Three Shakespeare Songs by Ralph Vaughan Williams (1872 -1958), the rich rippled soundscape of The Silver Swan by Orlando Gibbons (1583-1625); the lovely Now is the Month of Maying by Thomas Morley (1557/8-1602); and music by Henry Purcell demonstrated just how rich the English choral tradition really is.
The grand finale was four American pieces: I Got
Rhythm (Gershwin), Autumn Leaves (Kosma), And So It
Goes (Billy Joel) and Blue Moon (Rogers). The final bows
once again made me aware that the fellows in the group did edgier things in styling their hair than did the gals. It was a warm,
friendly, superb quality musical evening.
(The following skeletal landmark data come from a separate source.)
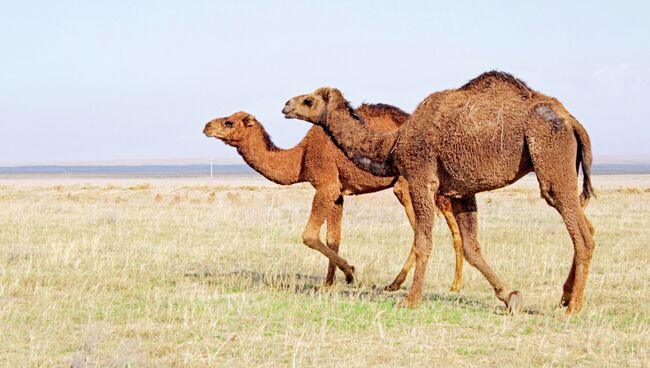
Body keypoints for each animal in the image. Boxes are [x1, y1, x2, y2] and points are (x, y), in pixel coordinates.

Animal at [201, 105, 460, 292]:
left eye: (229, 122)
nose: (206, 126)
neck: (300, 158)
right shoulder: (338, 193)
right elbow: (333, 238)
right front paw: (328, 283)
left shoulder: (326, 185)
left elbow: (309, 235)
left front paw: (350, 272)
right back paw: (452, 285)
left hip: (405, 185)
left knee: (420, 229)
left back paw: (397, 283)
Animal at [280, 71, 596, 314]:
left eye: (309, 100)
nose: (286, 104)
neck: (393, 143)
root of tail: (571, 120)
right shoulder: (461, 192)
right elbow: (472, 248)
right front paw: (510, 297)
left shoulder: (422, 178)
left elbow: (423, 241)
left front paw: (410, 300)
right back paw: (566, 298)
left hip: (551, 157)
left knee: (581, 233)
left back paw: (573, 307)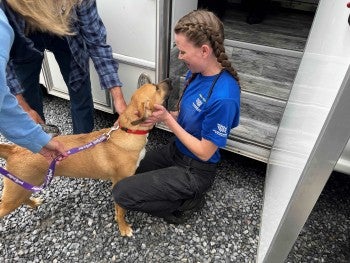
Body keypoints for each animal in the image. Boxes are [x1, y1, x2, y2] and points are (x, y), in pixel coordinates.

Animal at [0, 80, 170, 237]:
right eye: (156, 88)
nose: (169, 80)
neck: (129, 131)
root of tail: (14, 150)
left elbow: (118, 210)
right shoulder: (119, 182)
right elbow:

Bellissima's Hope Springs Eternal
November 3, 11 & 19, 2006 - various venues. Bellissima, the women's choral ensemble directed by Deborah Carr, presented a diverse program titled Hope Springs Eternal. The program got off to a rousing start with three sopranos and an alto singing Henry Purcell's Sound the Trumpet with the pure ethereal sound of high sopranos contrasted to the deeper alto sound. Music by familiar composers J.S. Bach, Franz Schubert and Francis Poulenc, and the less well known David Willcocks, Pablo Casals, Eleanor Daley, Joan Szymko, Charles Collins and Stephen Hatfield demonstrated how polished and coordinated the sound of these women has become. Kai Lin was at the organ and the instrumental additions of cello (Leslie Frittelli) and violin (Ray Pankarowicz) enhance the overall effect of the voices. Spoken introductions to the music by Ms. Carr were a nice addition.